Il est quatre heures du matin, je ne dors pas et j'ai des cheveux blancs. Mon front est ridé et je m'avise que je suis vieux. Alors je pense au gamin que j'étais, il y a longtemps.
C'était autrefois, dans un quartier d'immigrés, en réalité une ancienne carrière, le "quartier nègre" comme on disait à l'époque, où survivaient réfugiés italiens, espagnols et autres apatrides en mal de terre. Les cabanes étaient faites de vieilles planches ou de carton goudronné. La nôtre, superbe luxe, était en terre battue. Les murs, gonflés des pluies et brouillards qui "marécageaient" ce trou, suintaient l'humidité et le moisi. Nous étions quatre familles à s'entasser dans cette baraque, plus les rats nombreux et gras comme des lapins. Les appartements n'avaient pas de toilettes. Tout se passait à l'extérieur: un wc turc à ciel ouvert où l'on faisait la queue le matin pour vider son pot de chambre. Pas d'égouts non plus, seulement des rigoles où l'on pataugeait pieds nus pour s'amuser. On se serrait à sept dans deux pièces. On vivait dans la "chambre-salle à manger-cuisine-salle de bains" des parents, on dormait à cinq dans l'autre pièce. Le bain, c'était une fois par semaine dans la même bassine à bouillir le linge. Moi en tant qu'aîné, je passais le premier des garçons, comme ça l'eau était toujours propre. Les devoirs, c'était au bout de la grande table, à côté d’épluchures de pommes de terre pour la soupe. Dans la cour, on se retrouvait à plus de trente gamins pour jouer aux grands. On devait être heureux puisqu'on était des enfants. Sauf qu'au plus profond des mes souvenirs, j'ai toujours été un enfant battu.
Oh! Pas tout le temps ! Il y avait les bons et mauvais jours. Quand tout allait bien on sentait la bonne odeur de cuisine comme dans toutes les maisons où les mamans étaient aux fourneaux. La "TSF" qui nous suivait toute la journée : le matin la musique, les émissions et les jeux la journée, le soir les récits d’aventures dont on profitait en cachette derrière la porte de la chambre. Plus tard ce sera la télé en noir et blanc avec son unique chaîne.

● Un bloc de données
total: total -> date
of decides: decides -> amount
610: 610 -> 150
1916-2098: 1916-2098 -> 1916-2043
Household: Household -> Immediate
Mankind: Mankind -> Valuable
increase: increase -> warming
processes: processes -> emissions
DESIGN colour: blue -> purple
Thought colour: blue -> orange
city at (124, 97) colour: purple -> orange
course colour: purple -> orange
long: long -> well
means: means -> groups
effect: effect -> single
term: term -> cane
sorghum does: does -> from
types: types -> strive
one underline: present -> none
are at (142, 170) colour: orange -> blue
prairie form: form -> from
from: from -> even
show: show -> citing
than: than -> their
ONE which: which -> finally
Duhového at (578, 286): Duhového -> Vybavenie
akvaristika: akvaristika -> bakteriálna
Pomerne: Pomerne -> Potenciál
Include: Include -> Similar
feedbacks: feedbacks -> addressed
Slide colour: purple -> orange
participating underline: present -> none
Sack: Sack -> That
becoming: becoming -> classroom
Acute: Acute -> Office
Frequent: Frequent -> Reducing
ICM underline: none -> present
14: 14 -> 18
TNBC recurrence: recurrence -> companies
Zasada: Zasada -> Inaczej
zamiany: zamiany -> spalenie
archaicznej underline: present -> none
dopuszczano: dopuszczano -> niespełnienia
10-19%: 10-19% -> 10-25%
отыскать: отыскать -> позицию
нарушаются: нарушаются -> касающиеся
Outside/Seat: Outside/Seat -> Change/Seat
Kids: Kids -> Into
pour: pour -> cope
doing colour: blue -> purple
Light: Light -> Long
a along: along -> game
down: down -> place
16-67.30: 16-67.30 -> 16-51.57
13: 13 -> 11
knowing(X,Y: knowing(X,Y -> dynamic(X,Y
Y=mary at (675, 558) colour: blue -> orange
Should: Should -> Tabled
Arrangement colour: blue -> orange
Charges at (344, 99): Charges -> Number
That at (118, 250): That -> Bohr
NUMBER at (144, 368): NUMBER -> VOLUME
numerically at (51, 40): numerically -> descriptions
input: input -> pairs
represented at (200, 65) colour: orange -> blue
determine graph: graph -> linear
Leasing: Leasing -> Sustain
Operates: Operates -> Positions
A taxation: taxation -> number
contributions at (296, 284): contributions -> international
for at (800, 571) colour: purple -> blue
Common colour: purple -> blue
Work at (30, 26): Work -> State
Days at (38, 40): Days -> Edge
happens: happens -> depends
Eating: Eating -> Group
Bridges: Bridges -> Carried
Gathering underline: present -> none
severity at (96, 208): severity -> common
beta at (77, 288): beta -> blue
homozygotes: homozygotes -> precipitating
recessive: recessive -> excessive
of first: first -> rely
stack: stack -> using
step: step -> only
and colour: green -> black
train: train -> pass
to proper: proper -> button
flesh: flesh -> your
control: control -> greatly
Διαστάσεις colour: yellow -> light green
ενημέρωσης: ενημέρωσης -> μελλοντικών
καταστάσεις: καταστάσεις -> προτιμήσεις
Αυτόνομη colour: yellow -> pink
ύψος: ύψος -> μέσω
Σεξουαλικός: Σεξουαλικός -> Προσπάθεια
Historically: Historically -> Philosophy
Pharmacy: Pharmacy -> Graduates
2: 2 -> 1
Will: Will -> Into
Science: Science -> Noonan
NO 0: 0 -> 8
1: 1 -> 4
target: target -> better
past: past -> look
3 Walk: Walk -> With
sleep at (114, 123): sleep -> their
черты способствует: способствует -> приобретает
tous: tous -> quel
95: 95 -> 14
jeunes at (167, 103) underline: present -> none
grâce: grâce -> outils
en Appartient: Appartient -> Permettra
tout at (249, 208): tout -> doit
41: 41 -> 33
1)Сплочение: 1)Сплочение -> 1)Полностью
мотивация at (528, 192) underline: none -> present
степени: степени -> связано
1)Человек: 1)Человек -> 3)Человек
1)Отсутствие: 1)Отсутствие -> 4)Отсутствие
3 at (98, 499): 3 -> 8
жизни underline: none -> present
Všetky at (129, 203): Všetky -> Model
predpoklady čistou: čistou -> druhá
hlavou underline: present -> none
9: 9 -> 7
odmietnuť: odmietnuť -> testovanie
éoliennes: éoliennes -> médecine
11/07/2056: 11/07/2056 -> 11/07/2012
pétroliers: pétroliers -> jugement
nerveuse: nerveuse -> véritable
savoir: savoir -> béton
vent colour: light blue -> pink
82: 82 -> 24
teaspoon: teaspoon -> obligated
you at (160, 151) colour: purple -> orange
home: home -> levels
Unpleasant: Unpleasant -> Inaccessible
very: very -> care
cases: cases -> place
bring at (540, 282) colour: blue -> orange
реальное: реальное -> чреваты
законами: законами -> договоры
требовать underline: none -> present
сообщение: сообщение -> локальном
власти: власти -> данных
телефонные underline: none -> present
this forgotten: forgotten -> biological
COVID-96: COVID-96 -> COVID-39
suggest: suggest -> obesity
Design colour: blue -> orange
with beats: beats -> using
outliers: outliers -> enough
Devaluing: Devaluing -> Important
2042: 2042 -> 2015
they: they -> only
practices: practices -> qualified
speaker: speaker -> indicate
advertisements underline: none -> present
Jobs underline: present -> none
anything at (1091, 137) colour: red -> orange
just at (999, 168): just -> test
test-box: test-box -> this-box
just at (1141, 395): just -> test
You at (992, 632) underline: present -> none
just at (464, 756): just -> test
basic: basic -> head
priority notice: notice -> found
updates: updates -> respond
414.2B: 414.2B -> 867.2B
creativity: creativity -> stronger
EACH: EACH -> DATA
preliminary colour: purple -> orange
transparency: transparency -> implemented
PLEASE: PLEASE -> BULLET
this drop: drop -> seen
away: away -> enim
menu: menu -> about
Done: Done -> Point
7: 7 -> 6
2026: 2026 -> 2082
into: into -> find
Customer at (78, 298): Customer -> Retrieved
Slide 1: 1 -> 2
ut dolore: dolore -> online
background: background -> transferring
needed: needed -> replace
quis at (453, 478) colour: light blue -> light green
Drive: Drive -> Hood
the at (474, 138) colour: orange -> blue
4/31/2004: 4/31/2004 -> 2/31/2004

● Consignes
[a] D'après le récit sur le quartier d'immigrés, combien de familles s'entassaient dans la baraque en terre battue ?
[b] Prolongez le récit sur le quartier d'immigrés à partir de sa dernière phrase.
Ce matériel a une tout autre provenance.

● Réponses par consigne
[a] Quatre familles.

[b]
Mais il y avait les mauvais jours, terribles. Souvent parce que l’argent manquait. Plus d’odeur de bons repas mais quelques relents de maigres plats. Et le père qui rentrait le soir après avoir bu les dernières pièces, éméché, l’œil mauvais, la lèvre en rictus. L’air se chargeait d’électricité. J’étais pétrifié je retenais mon souffle dans l’attente de l’orage qui allait éclater.
Ça commençait par des reproches, des insultes, des menaces. Ma mère répondait, se justifiait, tentait de le calmer. Puis les coups pleuvaient, c’était l’orage avec son tonnerre. Tout valsait, la table, les chaises, le modeste mobilier… et ma mère contre les murs où elle laissait à chaque rebond une tâche de sang. Alors je me précipitais vers elle pour la protéger. Et c’était mon tour. Ma peur était moins forte que les gifles et les coups de pieds. Mes frères et sœurs, plus petits, restaient dans la chambre. Il ne les touchait jamais, il m’avait moi, l’aîné, le « bâtard » comme il disait. Le lendemain, on faisait comme si rien ne s’était passé. Les parents étaient réconciliés, c’était presque un bon jour, sauf qu’il fallait réparer les chaises cassées et que ma mère s’efforçait de cacher au mieux ses bleus. Quitte à porter des lunettes de soleil en plein hiver. On se retrouvait ainsi, dans l’attente du prochain orage.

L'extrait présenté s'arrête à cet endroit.